Apple’s flagship Regent Street store in London today was the target of a Greenpeace protest that saw the store infiltrated by campaigners during the busy lunchtime period, engaging with staff and customers alike and handing out pieces of coal shaped like the Apple logo.
Greenpeace’s protest was aimed towards highlighting what they feel is Apple’s lack of environmental friendliness when it comes to their iCloud cloud storage service, and the running of the giant data centres that support it. A recent report by the eco-friendly group stated that coal accounts for 55% of Apple’s data centre fuel. It’s a particularly dirty energy source, and one that’s likely to be used again by Apple once construction of a huge new data centre in Maiden, North Carolina, is completed.

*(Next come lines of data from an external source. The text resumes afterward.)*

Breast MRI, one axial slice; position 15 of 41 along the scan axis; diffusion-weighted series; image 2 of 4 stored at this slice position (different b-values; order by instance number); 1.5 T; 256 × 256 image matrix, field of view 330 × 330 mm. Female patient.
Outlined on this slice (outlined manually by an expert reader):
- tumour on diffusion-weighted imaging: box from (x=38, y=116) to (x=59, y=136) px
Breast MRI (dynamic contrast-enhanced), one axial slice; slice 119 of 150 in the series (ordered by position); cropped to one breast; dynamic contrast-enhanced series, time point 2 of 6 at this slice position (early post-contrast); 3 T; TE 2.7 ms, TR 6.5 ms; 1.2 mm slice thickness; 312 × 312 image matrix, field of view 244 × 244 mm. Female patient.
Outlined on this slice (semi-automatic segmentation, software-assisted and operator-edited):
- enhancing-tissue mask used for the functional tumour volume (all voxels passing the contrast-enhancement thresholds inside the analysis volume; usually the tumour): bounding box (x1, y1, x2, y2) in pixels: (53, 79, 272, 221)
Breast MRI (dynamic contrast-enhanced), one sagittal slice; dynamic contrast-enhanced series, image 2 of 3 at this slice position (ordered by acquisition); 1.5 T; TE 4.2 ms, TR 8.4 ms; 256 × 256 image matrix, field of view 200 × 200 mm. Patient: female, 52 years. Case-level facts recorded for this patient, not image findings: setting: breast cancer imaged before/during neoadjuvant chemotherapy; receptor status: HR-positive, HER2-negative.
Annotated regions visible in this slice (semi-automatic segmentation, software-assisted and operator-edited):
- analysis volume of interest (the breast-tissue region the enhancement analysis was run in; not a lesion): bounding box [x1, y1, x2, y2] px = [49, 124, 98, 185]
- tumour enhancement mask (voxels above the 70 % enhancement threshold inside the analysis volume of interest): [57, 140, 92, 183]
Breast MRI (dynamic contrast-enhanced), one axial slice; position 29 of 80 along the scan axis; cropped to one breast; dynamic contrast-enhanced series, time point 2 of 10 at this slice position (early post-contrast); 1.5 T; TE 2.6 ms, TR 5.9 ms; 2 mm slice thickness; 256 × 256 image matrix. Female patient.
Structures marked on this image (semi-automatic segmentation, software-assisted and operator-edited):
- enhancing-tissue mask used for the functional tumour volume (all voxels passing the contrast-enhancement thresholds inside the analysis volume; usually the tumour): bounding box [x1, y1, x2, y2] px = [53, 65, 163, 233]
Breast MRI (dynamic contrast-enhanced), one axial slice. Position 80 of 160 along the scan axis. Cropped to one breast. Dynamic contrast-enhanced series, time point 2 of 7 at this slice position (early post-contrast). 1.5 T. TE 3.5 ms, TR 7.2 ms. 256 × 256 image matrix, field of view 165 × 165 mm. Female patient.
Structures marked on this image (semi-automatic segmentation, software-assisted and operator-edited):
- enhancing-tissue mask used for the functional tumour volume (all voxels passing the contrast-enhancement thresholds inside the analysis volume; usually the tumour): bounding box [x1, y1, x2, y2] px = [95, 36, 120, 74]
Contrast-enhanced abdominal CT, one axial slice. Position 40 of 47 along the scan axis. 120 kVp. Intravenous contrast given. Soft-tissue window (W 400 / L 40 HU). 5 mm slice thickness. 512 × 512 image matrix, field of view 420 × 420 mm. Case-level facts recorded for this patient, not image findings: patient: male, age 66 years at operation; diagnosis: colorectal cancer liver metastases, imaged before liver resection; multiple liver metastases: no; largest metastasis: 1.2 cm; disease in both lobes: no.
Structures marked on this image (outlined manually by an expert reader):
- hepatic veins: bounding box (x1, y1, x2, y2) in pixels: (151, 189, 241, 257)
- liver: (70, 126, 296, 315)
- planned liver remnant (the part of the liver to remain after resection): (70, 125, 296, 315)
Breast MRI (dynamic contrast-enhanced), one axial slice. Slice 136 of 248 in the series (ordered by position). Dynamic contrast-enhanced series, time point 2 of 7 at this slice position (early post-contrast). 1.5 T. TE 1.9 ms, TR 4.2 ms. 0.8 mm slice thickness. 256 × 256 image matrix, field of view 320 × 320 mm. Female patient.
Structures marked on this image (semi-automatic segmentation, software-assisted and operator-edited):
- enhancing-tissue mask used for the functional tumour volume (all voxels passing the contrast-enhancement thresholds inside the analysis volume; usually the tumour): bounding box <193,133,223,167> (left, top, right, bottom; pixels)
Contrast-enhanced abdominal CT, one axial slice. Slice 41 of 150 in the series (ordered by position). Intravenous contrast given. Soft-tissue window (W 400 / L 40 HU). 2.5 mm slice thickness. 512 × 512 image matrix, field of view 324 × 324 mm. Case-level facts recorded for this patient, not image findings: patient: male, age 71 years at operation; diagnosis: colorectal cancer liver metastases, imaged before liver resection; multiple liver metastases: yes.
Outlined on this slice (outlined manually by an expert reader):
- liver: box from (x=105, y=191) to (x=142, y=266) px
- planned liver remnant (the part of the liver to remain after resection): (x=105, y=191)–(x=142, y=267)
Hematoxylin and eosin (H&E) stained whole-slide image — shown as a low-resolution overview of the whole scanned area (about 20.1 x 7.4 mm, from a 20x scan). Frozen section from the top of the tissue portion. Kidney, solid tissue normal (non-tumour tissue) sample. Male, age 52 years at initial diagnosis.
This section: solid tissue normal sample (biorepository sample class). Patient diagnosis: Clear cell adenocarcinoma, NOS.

“Apple is a worldwide brand that is renowned for its innovative products that have set the agenda for computers and telecommunications in recent decades, with an immensely loyal customer base. Many of their customers will be surprised and shocked that Apple are using coal to power the iCloud,” said Jim Footner Senior Energy Campaigner at Greenpeace.
“The Irony is that Apple has shown that it can be environmentally responsible – their European HQ is exclusively powered by renewable energy. So if they can run their HQ with clean power then they can do it for customers’ iclouds. If they fail to change course the clean image that Apple have worked so hard to develop over many years will be destroyed.”
Apple however has contested claims from Greenpeace that its North Carolina data centre will be predominately coal powered. Apple instead claim that 60% of the power needed to run the site will eventually be generated by onsite solar farm and fuel-cell installations.
Greenpeace did have good things to say about rivals Google, Yahoo! and Facebook though, who they highlighted as leading the sector down a “clean energy pathway through innovations in energy efficiency, prioritising renewable energy access when siting their data centres, and demanding better energy options from utilities and government decision-makers”.